Puppies and older dogs are also most at risk of serious complications from gastroenteritis. Keeping puppies at home and away from public spaces is advisable.
“Gastroenteritis for a young puppy can be fatal so it’s better to be safe and keep your pet at home during this time,” Crighton suggests. “Older or sick pets are also more at risk of server illness caused by this condition.”
Most gastroenteritis will resolve after 2-4 days. Your veterinarian may also suggest a specific diet for your pet to help ease their digestive track back into their normal diet. With the correct professional advice, your pet will make a quick and full recovery.
“If your pet’s condition deteriorates at any point, it is vital you contact your local veterinarian and seek advice,” Crighton suggests. “Some pets will require hospitalisation and intravenous fluids to help with hydration.”

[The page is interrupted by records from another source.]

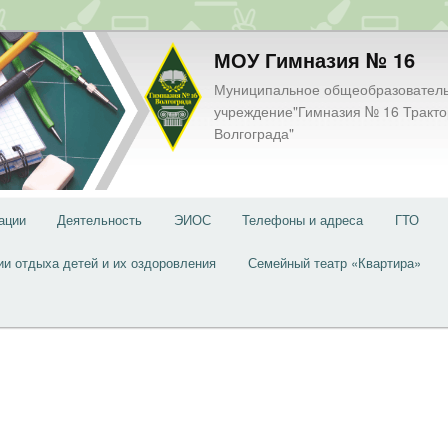
МОУ Гимназия № 16
Муниципальное общеобразовател
учреждение"Гимназия № 16 Тракто
Волгограда"
ации
Деятельность
ЭИОС
Телефоны и адреса
ГТО
ии отдыха детей и их оздоровления
Семейный театр «Квартира»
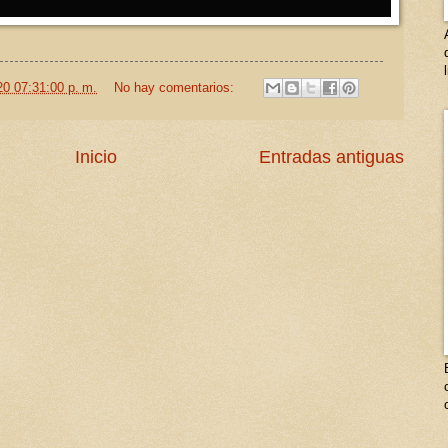
20 07:31:00 p. m.
No hay comentarios:
Inicio
Entradas antiguas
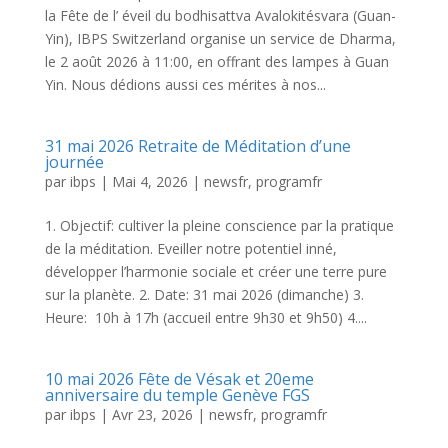
la Fête de l’ éveil du bodhisattva Avalokitésvara (Guan-
Yin), IBPS Switzerland organise un service de Dharma,
le 2 août 2026 à 11:00, en offrant des lampes à Guan
Yin. Nous dédions aussi ces mérites à nos...
31 mai 2026 Retraite de Méditation d’une
journée
par
ibps
|
Mai 4, 2026
|
newsfr
,
programfr
1. Objectif: cultiver la pleine conscience par la pratique
de la méditation. Eveiller notre potentiel inné,
développer l’harmonie sociale et créer une terre pure
sur la planète. 2. Date: 31 mai 2026 (dimanche) 3.
Heure: 10h à 17h (accueil entre 9h30 et 9h50) 4....
10 mai 2026 Fête de Vésak et 20eme
anniversaire du temple Genève FGS
par
ibps
|
Avr 23, 2026
|
newsfr
,
programfr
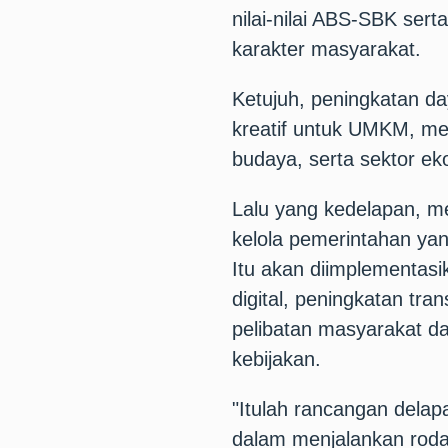
nilai-nilai ABS-SBK ser
karakter masyarakat.
Ketujuh, peningkatan da
kreatif untuk UMKM, me
budaya, serta sektor eko
Lalu yang kedelapan, m
kelola pemerintahan yan
Itu akan diimplementasik
digital, peningkatan tra
pelibatan masyarakat 
kebijakan.
"Itulah rancangan delapa
dalam menjalankan roda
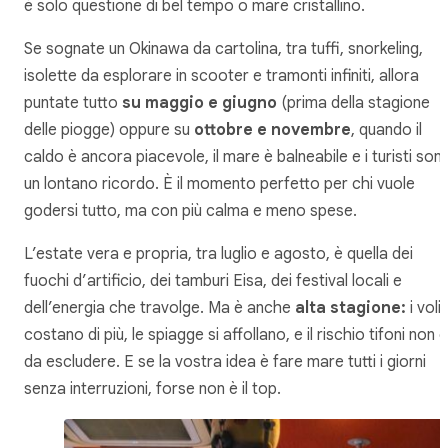
è solo questione di bel tempo o mare cristallino.
Se sognate un Okinawa da cartolina, tra tuffi, snorkeling,
isolette da esplorare in scooter e tramonti infiniti, allora
puntate tutto
su maggio e giugno
(prima della stagione
delle piogge) oppure su
ottobre e novembre
, quando il
caldo è ancora piacevole, il mare è balneabile e i turisti son
un lontano ricordo. È il momento perfetto per chi vuole
godersi tutto, ma con più calma e meno spese.
L’estate vera e propria, tra luglio e agosto, è quella dei
fuochi d’artificio, dei tamburi Eisa, dei festival locali e
dell’energia che travolge. Ma è anche
alta stagione:
i voli
costano di più, le spiagge si affollano, e il rischio tifoni non è
da escludere. E se la vostra idea è fare mare tutti i giorni
senza interruzioni, forse non è il top.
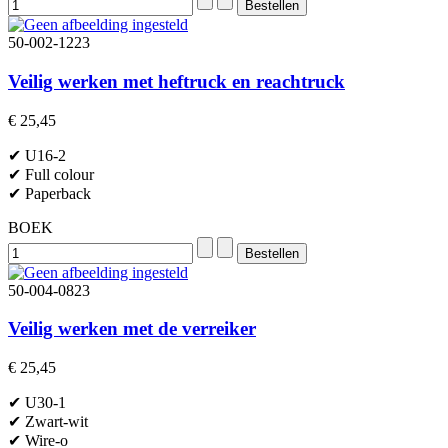
50-002-1223
Veilig werken met heftruck en reachtruck
€ 25,45
✔ U16-2
✔ Full colour
✔ Paperback
BOEK
50-004-0823
Veilig werken met de verreiker
€ 25,45
✔ U30-1
✔ Zwart-wit
✔ Wire-o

Pet Insurance Australia has seen a large spike in gastro-related claims over the past month in the Melbourne area. Approximately a 233% increase since April.
“Obviously this can also be due to pet owners feeding their pets extra titbits during a lockdown, but with the current climate and feedback from vets across Melbourne we expect to see an even larger spike for the month of July.”